Task goal :: Reproduce, line for line and without changes, the text read from every one of the entries below. Leave the pictures out of your output.

Source data:
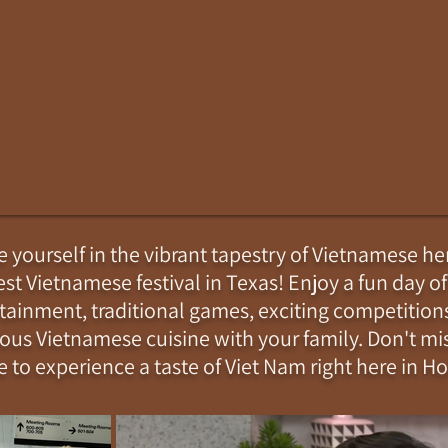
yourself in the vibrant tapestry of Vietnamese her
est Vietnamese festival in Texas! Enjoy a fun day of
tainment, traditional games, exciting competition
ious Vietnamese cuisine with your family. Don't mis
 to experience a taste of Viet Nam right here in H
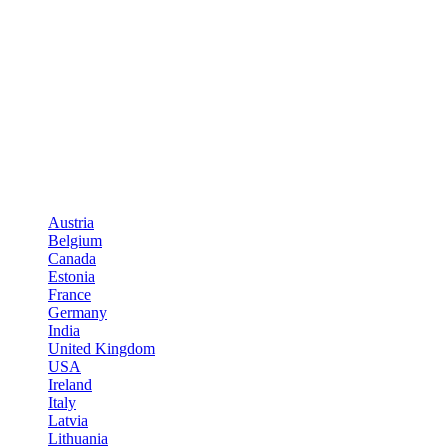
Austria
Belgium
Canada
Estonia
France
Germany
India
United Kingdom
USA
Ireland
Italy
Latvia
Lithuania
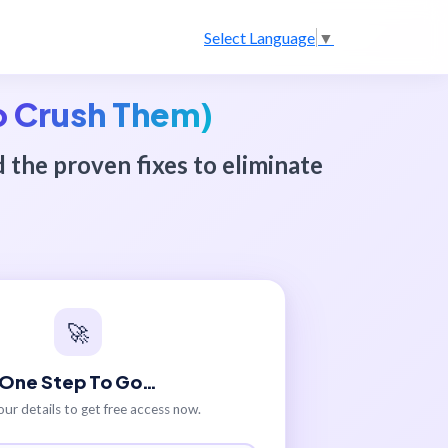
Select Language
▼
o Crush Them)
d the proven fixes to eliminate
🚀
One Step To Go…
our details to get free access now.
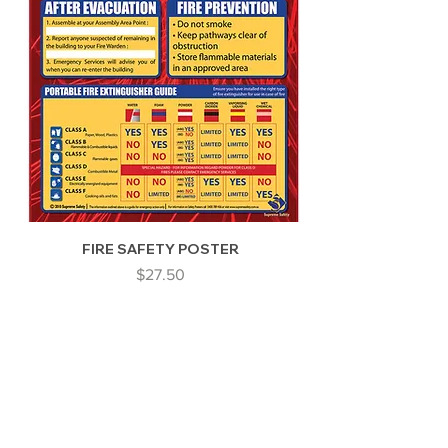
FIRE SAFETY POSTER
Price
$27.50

Solution ::
yourself in the vibrant tapestry of Vietnamese her
est Vietnamese festival in Texas! Enjoy a fun day of
tainment, traditional games, exciting competition
ious Vietnamese cuisine with your family. Don't mis
 to experience a taste of Viet Nam right here in H
Austria
Belgium
Canada
Estonia
France
Germany
India
United Kingdom
USA
Ireland
Italy
Latvia
Lithuania
Select Language
▼
o Crush Them)
d the proven fixes to eliminate
🚀
One Step To Go…
our details to get free access now.
FIRE SAFETY POSTER
Price
$27.50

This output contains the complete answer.